WHAT NEEDS TO BE DONE → Revise the forum thread about "mucky pup" starting at "If you need" and ending at "be seni pasaklı?", with "Turkish translation" changed to "Turkish rendering".

# mucky pup



## rupertbrooke

This phrase is very common & refers to a dirty person. It is an affectionate use and usually applied to a child or a toddler. E.g."Look at the state of your clothes, you mucky pup! You've been rolling around in the dirt with Billy again, haven't you?" It can also be used when a child has been eating in a messy way. E.g. "What are you doing with your rice yogurt, you mucky pup!"


----------



## adelan

If you need a Turkish translation it would be "*seni yaramaz*" I guess.


----------



## rupertbrooke

Thanks, Adelan. Doesn't yaramaz mean 'naughty' not 'dirty'? Taking your cue is surely it should be seni pasaklı?


----------



## adelan

If you say "naughty boy" we will imagine a babyboy. If we translate "naughty" into Turkish, it is "yaramaz" however it is not prefectly true. Yaramaz (adjective) and yaramazlık (noun) is generally used for the babies and children below some age. We never say "pasaklı" to a baby/toddler. 

On the other hand, "yaramazlık" has some slang meaning for adults which is out of our scope.

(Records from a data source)
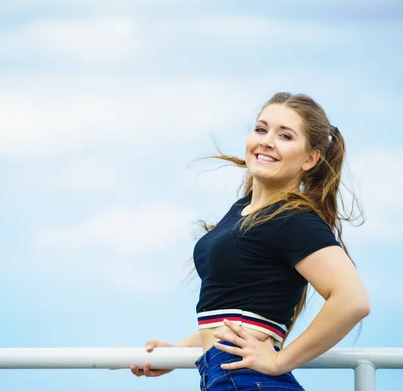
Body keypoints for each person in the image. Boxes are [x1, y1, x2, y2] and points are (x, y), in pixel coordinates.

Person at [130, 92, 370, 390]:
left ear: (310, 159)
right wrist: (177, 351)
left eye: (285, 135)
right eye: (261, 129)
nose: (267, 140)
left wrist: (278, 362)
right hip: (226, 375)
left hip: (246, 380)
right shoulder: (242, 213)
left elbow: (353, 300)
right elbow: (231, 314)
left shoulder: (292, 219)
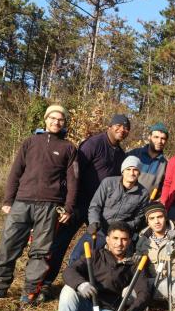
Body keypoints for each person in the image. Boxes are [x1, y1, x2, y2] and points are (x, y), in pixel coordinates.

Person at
--
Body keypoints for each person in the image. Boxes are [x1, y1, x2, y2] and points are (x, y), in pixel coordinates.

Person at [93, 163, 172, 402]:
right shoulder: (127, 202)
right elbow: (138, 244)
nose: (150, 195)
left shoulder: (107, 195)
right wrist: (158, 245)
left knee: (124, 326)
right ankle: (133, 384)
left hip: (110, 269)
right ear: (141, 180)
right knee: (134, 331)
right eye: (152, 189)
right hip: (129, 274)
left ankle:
* * *
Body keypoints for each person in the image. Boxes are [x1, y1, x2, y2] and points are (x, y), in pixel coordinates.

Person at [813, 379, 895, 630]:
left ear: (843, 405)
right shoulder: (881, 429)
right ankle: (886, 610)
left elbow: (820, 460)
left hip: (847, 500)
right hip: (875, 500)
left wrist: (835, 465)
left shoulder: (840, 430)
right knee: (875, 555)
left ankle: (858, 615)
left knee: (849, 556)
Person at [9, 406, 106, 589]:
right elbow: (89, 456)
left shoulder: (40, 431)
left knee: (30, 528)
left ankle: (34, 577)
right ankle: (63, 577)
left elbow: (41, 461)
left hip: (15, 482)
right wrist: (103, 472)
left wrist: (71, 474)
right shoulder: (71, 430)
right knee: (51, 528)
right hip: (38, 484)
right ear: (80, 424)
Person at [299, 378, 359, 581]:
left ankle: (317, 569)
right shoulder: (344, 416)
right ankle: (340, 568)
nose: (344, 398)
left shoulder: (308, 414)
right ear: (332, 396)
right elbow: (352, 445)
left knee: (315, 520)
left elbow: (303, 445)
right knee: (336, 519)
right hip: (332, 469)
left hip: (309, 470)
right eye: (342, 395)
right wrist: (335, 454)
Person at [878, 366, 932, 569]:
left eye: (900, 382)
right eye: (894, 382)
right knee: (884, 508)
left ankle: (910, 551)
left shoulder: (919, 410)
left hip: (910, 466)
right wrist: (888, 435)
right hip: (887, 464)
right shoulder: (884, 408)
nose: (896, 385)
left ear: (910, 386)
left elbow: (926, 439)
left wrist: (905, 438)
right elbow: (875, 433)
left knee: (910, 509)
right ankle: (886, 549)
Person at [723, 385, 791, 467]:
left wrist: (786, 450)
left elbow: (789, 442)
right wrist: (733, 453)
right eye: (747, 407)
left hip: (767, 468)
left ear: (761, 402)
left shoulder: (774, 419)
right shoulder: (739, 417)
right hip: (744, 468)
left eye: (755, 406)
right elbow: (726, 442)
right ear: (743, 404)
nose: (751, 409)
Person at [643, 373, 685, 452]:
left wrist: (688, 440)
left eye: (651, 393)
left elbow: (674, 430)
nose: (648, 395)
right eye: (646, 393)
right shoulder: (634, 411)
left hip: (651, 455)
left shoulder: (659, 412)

TASK OUTPUT →
If you need a Turkish rendering it would be "*seni yaramaz*" I guess.


----------



## rupertbrooke

Thanks, Adelan. Doesn't yaramaz mean 'naughty' not 'dirty'? Taking your cue is surely it should be seni pasaklı?